40年前的1972年2月,美國總統尼克鬆開始了他稱之為「改變世界一周」的中國之行。中美兩國老一輩領導人,以非凡的戰略眼光與政治智慧,打破了兩國多年相互隔絕的政治堅冰,用跨越太平洋的握手翻開雙邊關係發展的新篇章。
40年彈指一揮間,轉眼間,2011年也進入了歷史,就全球視角而言,借用中國外長楊潔篪的話,過去一年的特點就是「大事、難事和急事」,這些事一件也沒有解決,說句不中聽的話,人類將繼續拖著沉重的步伐,背負著這些「大事、難事和急事」,蹣跚於歷史的大道,「路漫漫兮其修遠,吾將上下而求索」。就中美關係而言,40年來固然進展不少,但問題同樣不少。說句樂觀主義的套話,波浪式前進。說句現實主義的實話,那就是,隨著中國的經濟發展和市場體制的初步建立及逐步完善,在全球問題尚未能解決的大背景下,中美關係自然也不例外。在可預見的未來,合作、摩擦、對話、互讓仍然是兩國關係的主軸,轉得動這一主軸是四個字:互信增加;轉不動同樣也是四個字:互信缺乏。
實事求是說一句,說中美關係毫無進展,這顯然不對,平心而論,從2011年開始起,中美之間高層交流不斷,1月18日至21日,胡錦濤主席對美國進行國事訪問。兩國元首共同發表了《中美聯合聲明》,確認雙方將共同努力建設相互尊重、互利共贏的中美合作夥伴關係。在經濟領域,雙方將建設全面互利的經濟夥伴關係,推進兩國和世界經濟強勁、可持續、平衡增長。胡主席的這次訪問,明確了中美關係今後的發展方向,增進了中美戰略互信,推動了各領域的務實合作,擴大了兩國人文交流,促進了兩國地方政府間的合作,加強了在重大國際和地區事務上的溝通協調,不僅為中美關係長期穩定發展打下了堅實基礎,也將21世紀的中美關係帶入了一個新的起點。

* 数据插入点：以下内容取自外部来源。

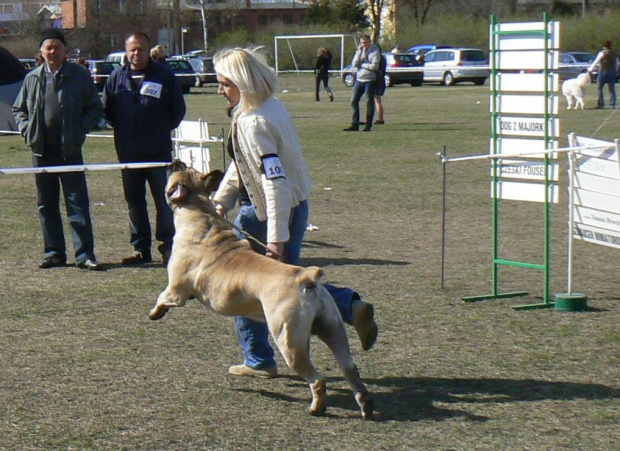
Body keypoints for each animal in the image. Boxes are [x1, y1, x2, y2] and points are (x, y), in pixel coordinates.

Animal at [150, 163, 372, 420]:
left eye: (178, 173)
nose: (175, 161)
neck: (199, 209)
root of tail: (304, 278)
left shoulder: (176, 291)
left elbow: (162, 297)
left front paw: (155, 313)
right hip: (333, 329)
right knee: (350, 370)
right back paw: (365, 405)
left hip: (289, 342)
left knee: (317, 380)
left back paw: (316, 408)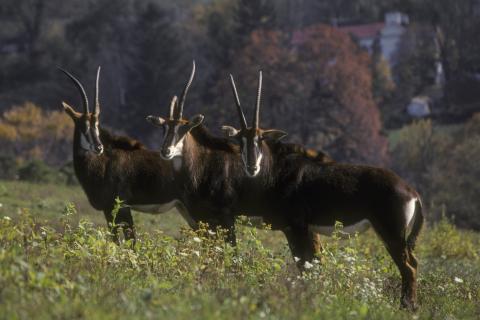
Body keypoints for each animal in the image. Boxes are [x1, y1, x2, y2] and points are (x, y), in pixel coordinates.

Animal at [60, 66, 193, 244]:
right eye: (83, 125)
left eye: (96, 124)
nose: (98, 147)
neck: (103, 163)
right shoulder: (108, 210)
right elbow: (116, 240)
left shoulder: (122, 207)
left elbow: (130, 240)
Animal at [221, 72, 424, 310]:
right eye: (239, 141)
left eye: (260, 139)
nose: (252, 166)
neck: (278, 171)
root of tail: (412, 192)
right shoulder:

隨後,兩國高層互訪頻繁,各項機制逐步拓展。4月21日,美國國會參議院代表團訪華;5月,第三輪中美戰略與經濟對話在華盛頓舉行;6月,首次中美亞太事務磋商在夏威夷舉行;8月,國家副主席習近平會見了到訪的美國副總統拜登;10月,第三次中美非洲事務磋商在京舉行;11月,在三大峰會等多邊場合(G20領導人第六次峰會、亞太經合組織第19次非正式會議、東亞領導人系列峰會),中美元首接連會面、深入交流,有力地推進了中美關係發展。
與此同時,軍事、人文交流蓬勃開展。1月,美國防部長蓋茨訪華;5月,陳炳德上將率團訪美;6月,中國國防部長梁光烈在新加坡會晤蓋茨;7月美國參謀長聯席會議主席麥克.馬倫訪華;12月,第12次中美國防部防務磋商在北京舉行。4月,中美人文交流高層磋商第二輪會議在華盛頓成功舉辦;9月,中國文化系列活動在美拉開序幕。

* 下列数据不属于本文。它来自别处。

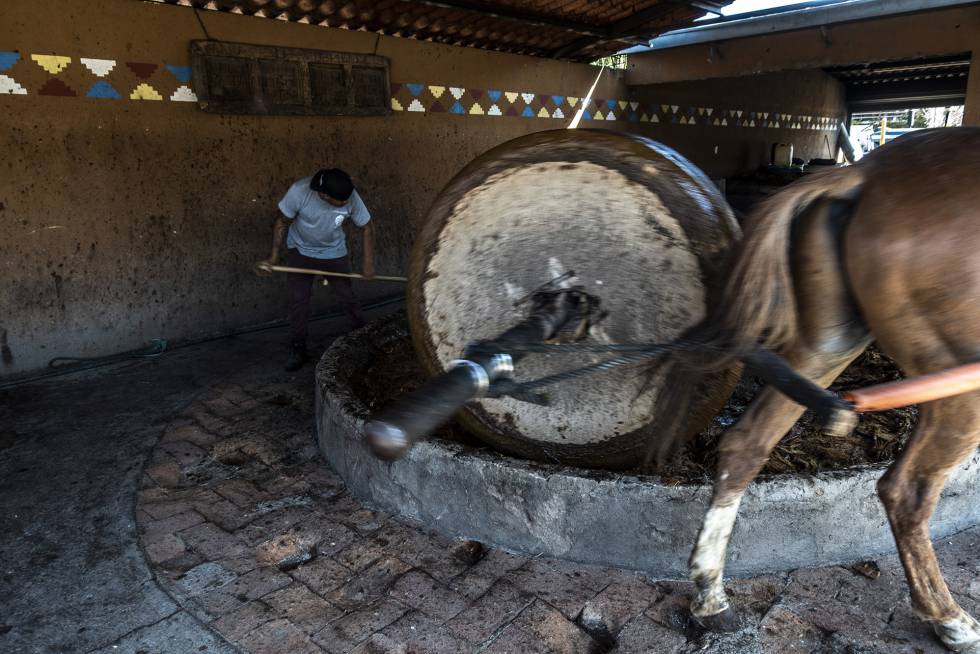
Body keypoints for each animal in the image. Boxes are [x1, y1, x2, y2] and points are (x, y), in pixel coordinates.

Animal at [651, 127, 980, 653]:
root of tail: (862, 174)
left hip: (828, 344)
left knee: (746, 443)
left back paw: (711, 597)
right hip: (956, 379)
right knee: (907, 490)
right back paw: (949, 619)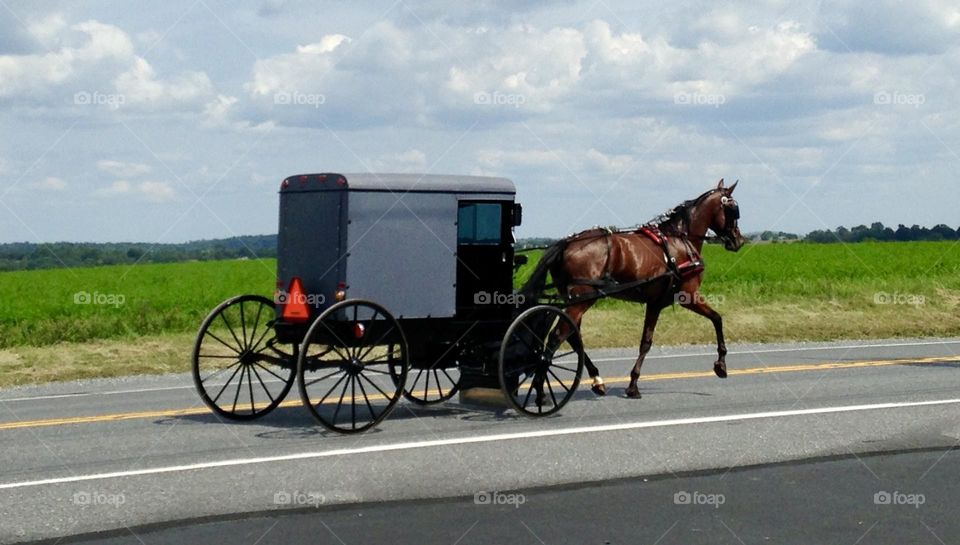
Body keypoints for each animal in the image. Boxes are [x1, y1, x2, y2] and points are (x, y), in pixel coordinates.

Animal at [521, 179, 745, 398]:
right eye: (733, 210)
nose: (739, 240)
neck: (681, 240)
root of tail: (566, 243)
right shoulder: (687, 296)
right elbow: (717, 318)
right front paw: (721, 365)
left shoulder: (655, 303)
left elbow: (646, 340)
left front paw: (633, 383)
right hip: (582, 299)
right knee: (558, 336)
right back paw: (541, 387)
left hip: (576, 299)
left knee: (573, 337)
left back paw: (595, 380)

但是,毋庸諱言的是,中美之間的老問題一個不少,依然存在。不管你贊成還是反對,筆者要說的是,美國國會文件對中美之間問題觀察的尖銳性,以及其翔實的統計和堅定的立場,值得稱道,為客觀起,謹摘錄如下:
第一、安全問題。美國國會認為,引發「安全問題」的最大因素就是中國「趁美國和西方國家尚在近兩年來全球經濟衰退的復甦途中」,在經濟、軍事和地緣政治上「迅速崛起成為大國」,美國需要應對「中國軍事的現代化」,需要應對「中國竭力阻撓美國軍艦和航母進入中國附近的水域和領空」,更需要應對中國「越來越強烈的對有爭議的亞洲海洋島嶼的主權訴求」。此外,在核不擴散問題上,最突出的問題就是如何遏制伊朗和朝鮮的核發展計劃,美國應該如何「贏得中國合作的最大化」,這些都是中美之間「長期存在的老問題」。
第二、台灣問題。美國認為,在美中關係中所有敏感複雜的問題中,美台關係是最敏感最複雜的。儘管華盛頓和北京都聲稱雙方要在「互相尊重、互利的基礎上發展合作的夥伴關係」,但是,雙方都隨時準備著「有一天突然發現自己為台灣的命運而捲入一場軍事衝突中」。美國認為,中國一直聲稱自己對這個島擁有主權,並「發誓」無論是通過和平還是武力的手段,最終都要實施對這個島的政治掌控。為此,中國在台灣對岸部署了1,000多枚導彈,並開始實施軍事現代化計劃,(台灣)防務專家堅信中國軍事現代化的目的就是要嚇阻美國對台灣的任何軍事援助的企圖。因此,美國在同台北和北京的關係中就有必要扮演「精巧的角色」,美國多次重申不支持台灣獨立,但同時在可能的兩岸衝突中就保衛台灣而言保持了一定的模糊,美國的這一「模糊政策」的用意就是既要阻遏大陸對台灣的動武,也要阻遏台灣動輒用「獨立」來刺激大陸動武。美國一直在敦促大陸要贏得台灣的民心民意,而不是用武力來威懾,因此,美國歡迎自2008年來的兩岸關係的改善和進展。2010年6月兩岸簽署的ECFA清除了兩岸貿易和投資中的眾多障礙,加速了兩岸的經濟一體化,但這一一體化進程引發了台灣和美國的一些人的擔心,擔心台灣的自治性逐步喪失。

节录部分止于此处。